*Using the information:*
**1.** Answer these questions using the text on Eddie Faye Gates.
(a) In what year did she speak on a panel at the African-American Resource Center?
(b) Where did she pick cotton as a teenager?
(c) Which two countries did she tour in July 1991?
**2.** Please write out again part of the text on Eddie Faye Gates, starting at the words "For Ms. Gates, that" and stopping after "it for herself.".
** Excerpt follows **
Eddie Faye Gates agreed. In 2004, she and two other historians spoke on a panel at Tulsa City County Library’s African-American Resource Center. Ms. Gates told the audience about her vision for Tulsa’s future. “We’re right at a point where we need to become part of the whole, equality, justice–all of that,” she said, after addressing the same economic barriers Mr. Thompson identified. “And that’s what I hope we’re going to find in Tulsa, Oklahoma.”

Ms. Gates worked to topple these barriers throughout her life. That process began with her personal journey. She picked cotton as a teenager in Preston, Oklahoma in the 1940s. Then she attended the Tuskegee Institute in Alabama, where Ralph Ellison–the Oklahoma writer whose famous novel, The Invisible Man, had just come out–visited her writing class in 1953. “I identified with Ellison,” Ms. Gates explained a half-century later. “We have the same background.”

For Ms. Gates, that background emphasized the importance of hard work–and the need to engage with the wider world. “My dad was a construction worker,” she reminisced. He “actually helped to dig the ditches…at Edison High School” in Tulsa. “He was so extremely proud when I taught at Edison High School. He told everybody, “I helped build that building where my daughter teaches.”

Ms. Gates spent 22 years there before accepting a new position as the Social Studies Curriculum Coordinator for Tulsa Public Schools. She approached the job as a global citizen. In July 1991, for example, she spent three weeks touring Poland and Israel to better understand the Holocaust. “I did not have the feel for it,” she explained, “I did not have the experience.” She had to visit the site of that atrocity to see it for herself.
** End of Excerpt **
** Available data follows **
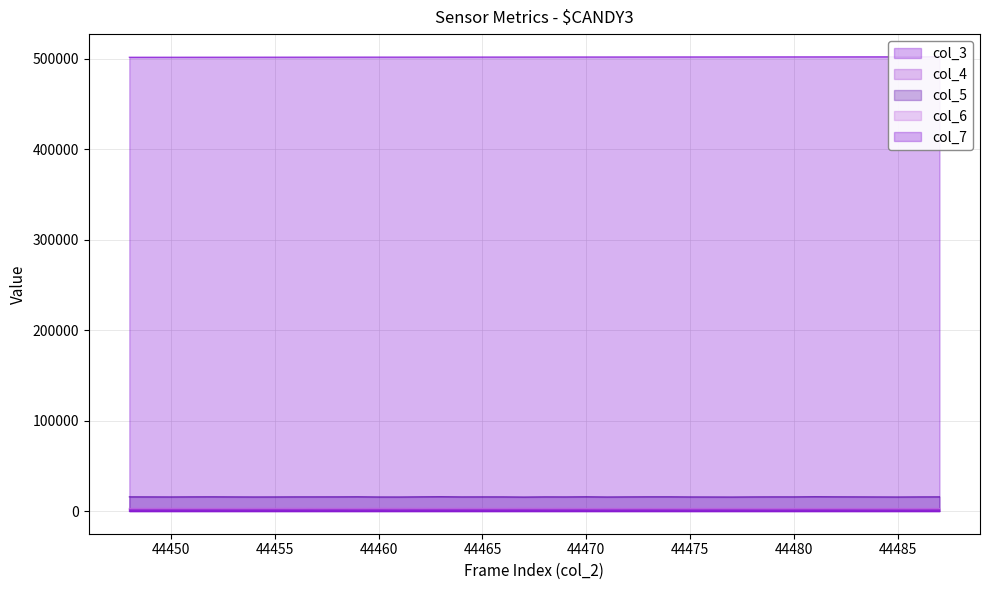

True or false: col_3 has more than 2 points higher than both neighbors.

False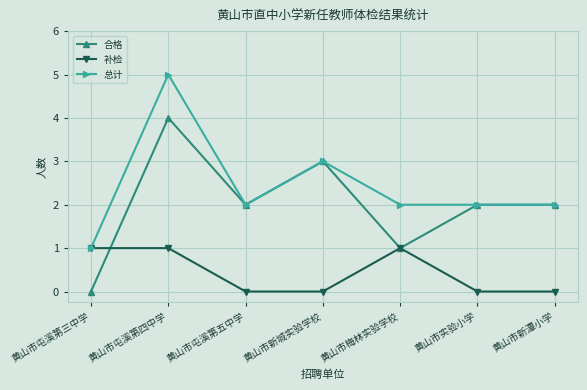

In 总计, how many points are higher than both neighbors (excluding endpoints)?

2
** End of Available data **
*List of solutions:*
**1.**
(a) 2004
(b) Preston, Oklahoma
(c) Poland and Israel

**2.**
For Ms. Gates, that background emphasized the importance of hard work–and the need to engage with the wider world. “My dad was a construction worker,” she reminisced. He “actually helped to dig the ditches…at Edison High School” in Tulsa. “He was so extremely proud when I taught at Edison High School. He told everybody, “I helped build that building where my daughter teaches.”

Ms. Gates spent 22 years there before accepting a new position as the Social Studies Curriculum Coordinator for Tulsa Public Schools. She approached the job as a global citizen. In July 1991, for example, she spent three weeks touring Poland and Israel to better understand the Holocaust. “I did not have the feel for it,” she explained, “I did not have the experience.” She had to visit the site of that atrocity to see it for herself.